|31|

‘Man hoofd van de vrouw’

 

Adam was het hoofd, de eerstgeborene van de mensheid. Uit hem kwamen alle anderen voort. Toen hij nog alleen was, waren zowel Eva als de rest van de mensheid in principe al in hem. Eva komt uit hem voort, ze wordt uit hem gebouwd door God. Nu de parallel: Christus is het Hoofd van de nieuwe mensheid, de eerstgeborene uit de doden, de eersteling van de nieuwe oogst. Uit Hem komen alle anderen voort. Alle christenen worden uit Hem gebouwd. Want zij zijn met Hem gestorven en opgestaan in een nieuw leven. Uit Hem wordt de christenheid, de kerk gebouwd.

Man en vrouw, slaaf en vrije, jood en griek, ze zijn dan ook allemaal op gelijke wijze als christen uit God geboren. Niet een van hen is de eerste, niet een van hen heeft meer rechten dan een ander.
########################################
▸ Taakeisen:
Geef de tekst hierboven over Adam en Christus als hoofd alstublieft volledig en woordelijk opnieuw weer.

▸ Datasetfragmenten:
########################################
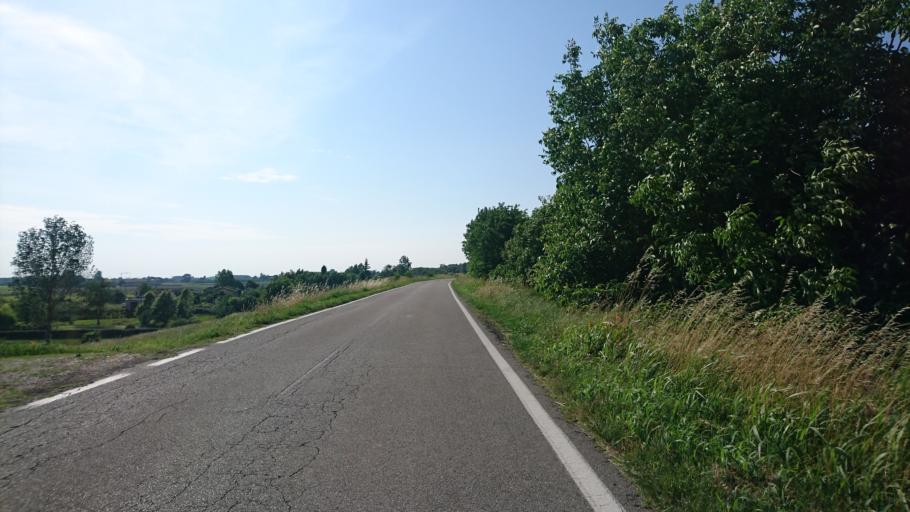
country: IT
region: Veneto
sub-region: Provincia di Verona
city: Villa Bartolomea
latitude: 45.1704
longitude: 11.3483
########################################
▸ Oplossing:
|31|

‘Man hoofd van de vrouw’

 

Adam was het hoofd, de eerstgeborene van de mensheid. Uit hem kwamen alle anderen voort. Toen hij nog alleen was, waren zowel Eva als de rest van de mensheid in principe al in hem. Eva komt uit hem voort, ze wordt uit hem gebouwd door God. Nu de parallel: Christus is het Hoofd van de nieuwe mensheid, de eerstgeborene uit de doden, de eersteling van de nieuwe oogst. Uit Hem komen alle anderen voort. Alle christenen worden uit Hem gebouwd. Want zij zijn met Hem gestorven en opgestaan in een nieuw leven. Uit Hem wordt de christenheid, de kerk gebouwd.

Man en vrouw, slaaf en vrije, jood en griek, ze zijn dan ook allemaal op gelijke wijze als christen uit God geboren. Niet een van hen is de eerste, niet een van hen heeft meer rechten dan een ander.